**TEXT PASSAGE:**
-- Opening Marker --
An Indian dentist who was refused a termination in an Irish hospital as she miscarried died as a result of medical misadventure, a jury at her inquest has today unanimously ruled.
Savita Halappanavar was 17 weeks pregnant when admitted to University Hospital Galway on October 21 last year with an inevitable miscarriage.
She died a week later after suffering a septic blood infection.
A jury at her inquest in Galway courthouse also accepted nine recommendations put forward by coroner Dr Ciaran MacLoughlin.
The medical misadventure ruling found that there were systemic failures or deficiencies in the care given to Mrs Halappanavar before she died.
Widower Praveen Halappanavar should have been celebrating his fifth wedding anniversary with his wife on Friday.
He was given a health service internal review of his wife's death on March 30, the day their baby Prasa had been due.
The jury deliberated for about three hours.
The recommendations are:
:: The Medical Council should say exactly when a doctor can intervene to save the life of a mother, which will remove doubt or fear from the doctor and also reassure the public;
:: Blood samples are properly followed up;
:: Protocol in the management of sepsis and guidelines introduced for all medical personal;
:: Proper communication between staff with dedicated handover set aside on change of shift;
:: Protocol for dealing with sepsis to be written by microbiology departments;
:: Modified early warning score charts to be adopted by all staff;
:: Early and effective communication with patients and their relatives when they are being cared for in hospital to ensure treatment plan is understood;
:: Medical notes and nursing notes to be kept separately;
:: No additions or amendments to be made to the medical notes of the dead person who is the subject of an inquiry.
-- Closing Marker --
**EXERCISE REQUIREMENTS:**
**1)** Answer these questions using the article above.
(a) How many weeks pregnant was Savita Halappanavar when she was admitted to University Hospital Galway?
(b) For about how long did the jury deliberate?
(c) On what date was Praveen Halappanavar given the health service internal review of his wife's death?
**2)** List every person the article names.

**EXCERPTED RECORDS:**
-- Opening Marker --
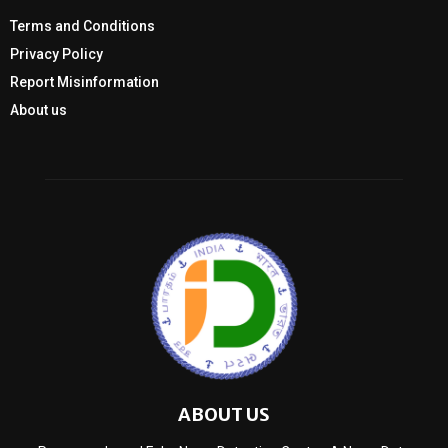
Terms and Conditions
Privacy Policy
Report Misinformation
About us
ABOUT US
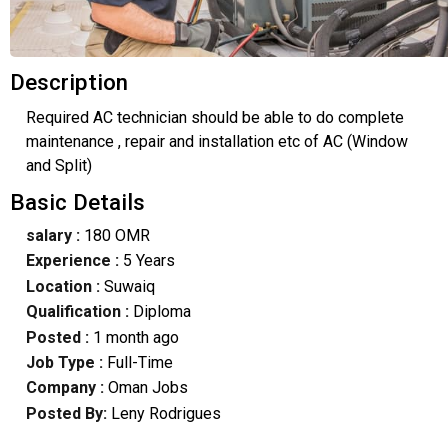
Description
Required AC technician should be able to do complete
maintenance , repair and installation etc of AC (Window
and Split)
Basic Details
salary :
180 OMR
Experience :
5 Years
Location :
Suwaiq
Qualification :
Diploma
Posted :
1 month ago
Job Type :
Full-Time
Company :
Oman Jobs
Posted By:
Leny Rodrigues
-- Closing Marker --
**LIST OF ANSWERS:**
**1)**
(a) 17 weeks
(b) About three hours
(c) March 30

**2)**
- Savita Halappanavar
- Dr Ciaran MacLoughlin
- Praveen Halappanavar
- Prasa